▶ [WORK INSTRUCTION] From the listing below, copy every line that contains the word "they".
************
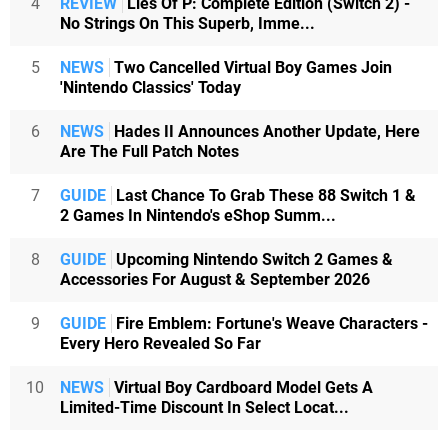
4
REVIEW
Lies Of P: Complete Edition (Switch 2) -
No Strings On This Superb, Imme...
5
NEWS
Two Cancelled Virtual Boy Games Join
'Nintendo Classics' Today
6
NEWS
Hades II Announces Another Update, Here
Are The Full Patch Notes
7
GUIDE
Last Chance To Grab These 88 Switch 1 &
2 Games In Nintendo's eShop Summ...
8
GUIDE
Upcoming Nintendo Switch 2 Games &
Accessories For August & September 2026
9
GUIDE
Fire Emblem: Fortune's Weave Characters -
Every Hero Revealed So Far
10
NEWS
Virtual Boy Cardboard Model Gets A
Limited-Time Discount In Select Locat...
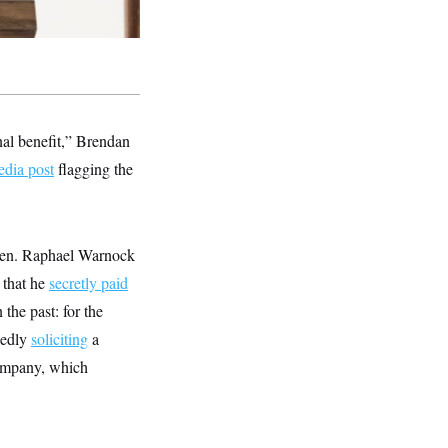
nal benefit,” Brendan
edia post
flagging the
 Sen. Raphael Warnock
 that he
secretly paid
the past: for the
gedly
soliciting
a
company, which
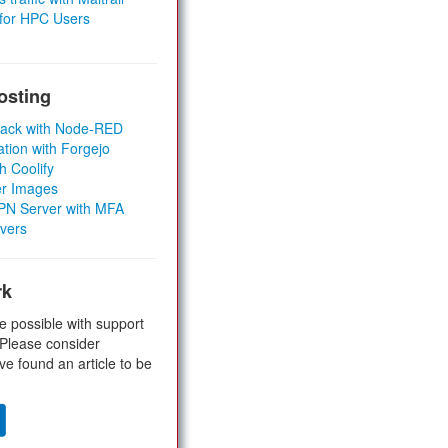
 for HPC Users
osting
Stack with Node-RED
ation with Forgejo
h Coolify
er Images
 VPN Server with MFA
rvers
rk
e possible with support
 Please consider
ve found an article to be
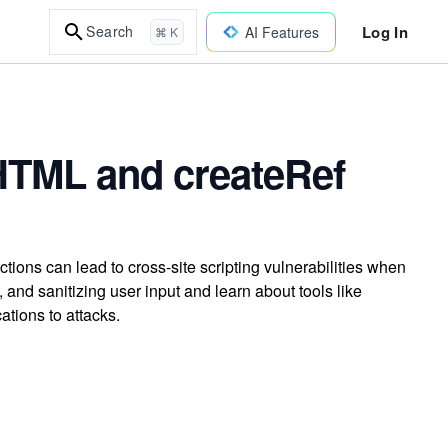
Log In
Search
AI Features
⌘ K
HTML and createRef
ns can lead to cross-site scripting vulnerabilities when
and sanitizing user input and learn about tools like
tions to attacks.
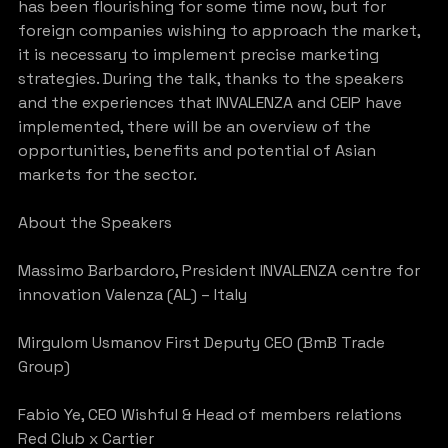
has been flourishing for some time now, but for 
foreign companies wishing to approach the market, 
it is necessary to implement precise marketing 
strategies. During the talk, thanks to the speakers 
and the experiences that INVALENZA and CEIP have 
implemented, there will be an overview of the 
opportunities, benefits and potential of Asian 
markets for the sector.
About the Speakers
Massimo Barbardoro, President INVALENZA centre for 
innovation Valenza (AL) – Italy
Mirgulom Usmanov First Deputy CEO (BmB Trade 
Group)
Fabio Ye, CEO Wishful & Head of members relations 
Red Club x Cartier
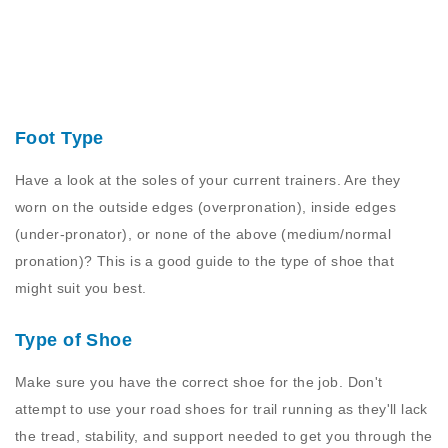
Foot Type
Have a look at the soles of your current trainers. Are they
worn on the outside edges (overpronation), inside edges
(under-pronator), or none of the above (medium/normal
pronation)? This is a good guide to the type of shoe that
might suit you best.
Type of Shoe
Make sure you have the correct shoe for the job. Don't
attempt to use your road shoes for trail running as they'll lack
the tread, stability, and support needed to get you through the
************
▶ [EXPECTED ANSWER]
Have a look at the soles of your current trainers. Are they
attempt to use your road shoes for trail running as they'll lack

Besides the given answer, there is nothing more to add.